There are other algorithms we use to filter out noise though because they all have certain statistical properties we can take advantage of. Much like how we can reduce/remove the influence of white noise by averaging across trials, we can filter out other types of noise as well. Sometimes sensors for example shift causing a movement artifact. Or eye blinks, eye movements, eyes in general, will cause large changes in the data. Eyes are like little batteries in the head and as they move they visibly cause artifacts on the EEG recordings, especially for the sensors that are placed close to the eye.
Teaching this is important for anyone in our lab to learn because it is basically all we do. Going from clean data to visualizing the data is a whole other step, but the first — and arguably the most important — step is cleaning the data. If you don’t have good data you can’t trust your result and learning how to clean your data properly is as much of an art as it is a skill. Part of it is pattern recognition, seeing the raw data and knowing what is an eye blink/movement, what a movement artifact looks like, what a tug on a sensor looks like, understanding that is key because while the algorithms we use to remove all of that do great work, it’s up to you in the end to make sure it’s fully removed or that it worked correctly.

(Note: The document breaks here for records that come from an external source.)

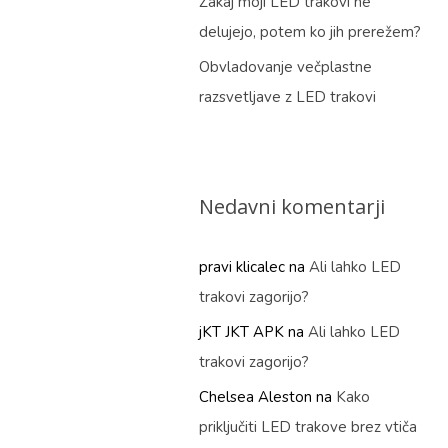
Zakaj moji LED trakovi ne
delujejo, potem ko jih prerežem?
Obvladovanje večplastne
razsvetljave z LED trakovi
Nedavni komentarji
pravi klicalec
na
Ali lahko LED
trakovi zagorijo?
jKT JKT APK
na
Ali lahko LED
trakovi zagorijo?
Chelsea Aleston
na
Kako
priključiti LED trakove brez vtiča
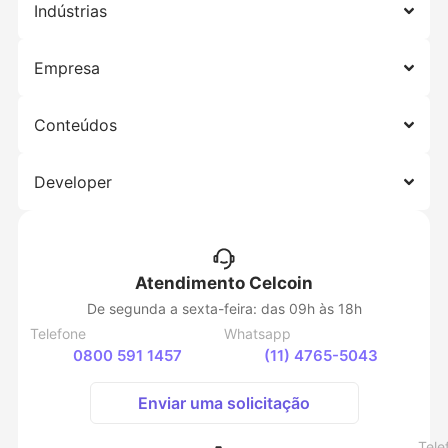
Indústrias
Empresa
Conteúdos
Developer
Atendimento Celcoin
De segunda a sexta-feira: das 09h às 18h
Telefone
Whatsapp
0800 591 1457
(11) 4765-5043
Enviar uma solicitação
Tele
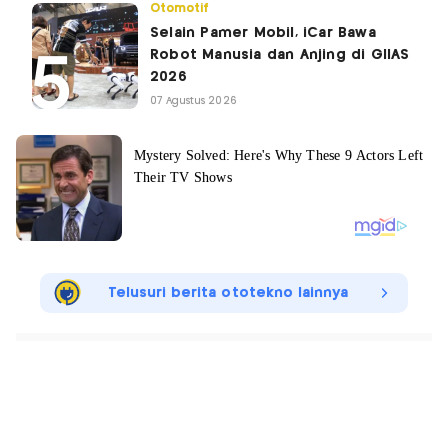
Otomotif
Selain Pamer Mobil, iCar Bawa
Robot Manusia dan Anjing di GIIAS
2026
07 Agustus 2026
Telusuri berita ototekno lainnya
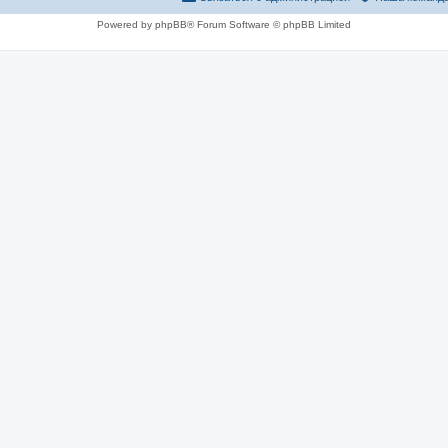
Powered by phpBB® Forum Software © phpBB Limited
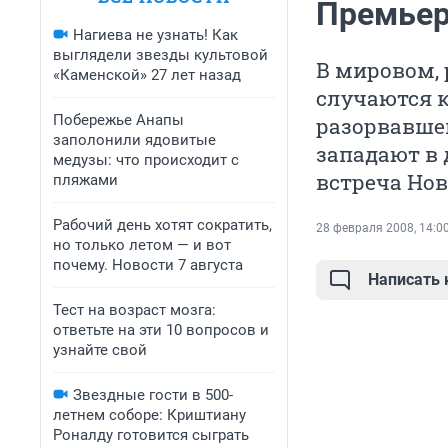
Премьер
Нагиева не узнать! Как
выглядели звезды культовой
В мировом, 
«Каменской» 27 лет назад
случаются 
Побережье Анапы
разорвавше
заполонили ядовитые
западают в 
медузы: что происходит с
встреча Ново
пляжами
Рабочий день хотят сократить,
28 февраля 2008, 14:0
но только летом — и вот
почему. Новости 7 августа
Написать
Тест на возраст мозга:
ответьте на эти 10 вопросов и
узнайте свой
Звездные гости в 500-
летнем соборе: Криштиану
Роналду готовится сыграть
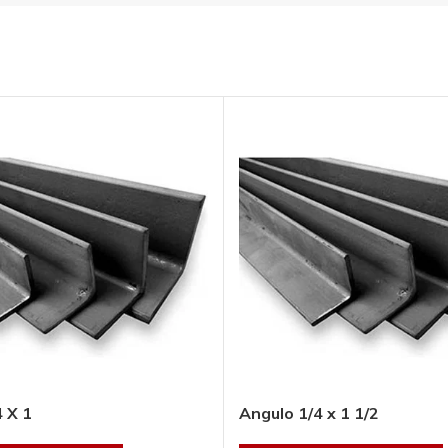
Solera 1/8 x 1/2,
largo:6 mts
Tubular zintro V-
121, largo: 6 m,
AÑADIR AL
cal.:20*****
PRESUPUESTO
AÑADIR AL
PRESUPUESTO
SKU:
S1812
SKU:
ZV12120
 X 1
Angulo 1/4 x 1 1/2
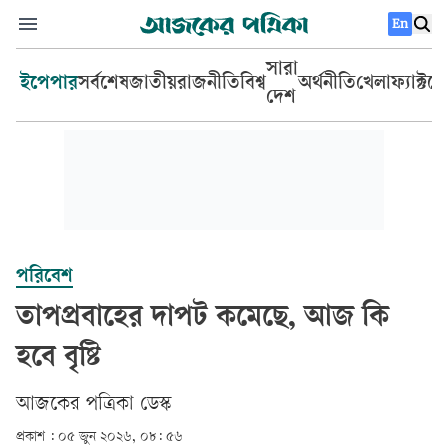
En
সারা
ইপেপার
সর্বশেষ
জাতীয়
রাজনীতি
বিশ্ব
অর্থনীতি
খেলা
ফ্যাক্টচ
দেশ
পরিবেশ
তাপপ্রবাহের দাপট কমেছে, আজ কি
হবে বৃষ্টি
আজকের পত্রিকা ডেস্ক­
প্রকাশ :
০৫ জুন ২০২৬, ০৮: ৫৬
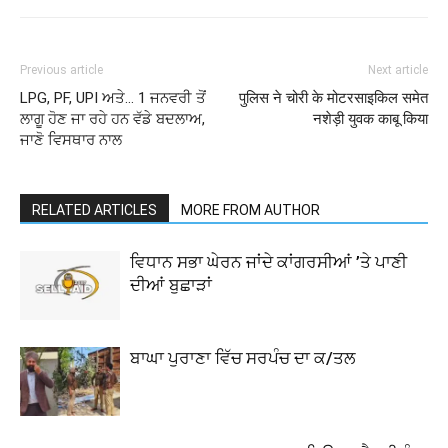
Previous article
Next article
LPG, PF, UPI ਅਤੇ… 1 ਜਨਵਰੀ ਤੋਂ
पुलिस ने चोरी के मोटरसाइकिल समेत
ਲਾਗੂ ਹੋਣ ਜਾ ਰਹੇ ਹਨ ਵੱਡੇ ਬਦਲਾਅ,
नशेड़ी युवक काबू किया
ਜਾਣੋ ਵਿਸਥਾਰ ਨਾਲ
RELATED ARTICLES
MORE FROM AUTHOR
ਵਿਧਾਨ ਸਭਾ ਘੇਰਨ ਜਾਂਦੇ ਕਾਂਗਰਸੀਆਂ ’ਤੇ ਪਾਣੀ
ਦੀਆਂ ਬੁਛਾੜਾਂ
ਬਾਘਾ ਪੁਰਾਣਾ ਵਿੱਚ ਸਰਪੰਚ ਦਾ ਕ/ਤਲ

You can apply filters the wrong way. I learned this early on when I tried to apply a low pass filter (meaning we filter anything frequency from the signal that is higher than a cut off, hence we are letting low frequencies “pass” through the filter uneffected) and I applied it the wrong direction. In our work the data are usually organized such that each row is a sensor, but the filter was designed to be applied column wise. The result was beautiful garbage, actually I still have it up on one of my blog posts before I realized it was trash… here (I cropped it from the original to zoom in a bit so you could see what’s going on).
This is 64 channels worth of data and if I didn’t know better, I would say it looks like something. In reality it’s an error caused by the way I filtered the data. I thought it looked wrong at the time, but I had no idea why it looked wrong. It could’ve been right for all I knew and at first I second guessed myself and assumed it was correct. I didn’t know how you could screw up applying a filter to the data. I quickly learned that it was wrong, figured out why it did what it did, and I haven’t made the same mistake again. It’s knowledge like this I aim to pass along today to the people I’m teaching.
I’m hoping to save some of the very real examples from the data I’ve collected today to pass along the knowledge to anyone who wants to learn or just see how it works. No promises, but if all goes well I hope to share all that tomorrow. That is subject to how I feel and how much I get done today, but that’s the goal.
In any case, today we’re dipping our toes into the data I collected and I cannot wait to see if I have something. I really hope I do!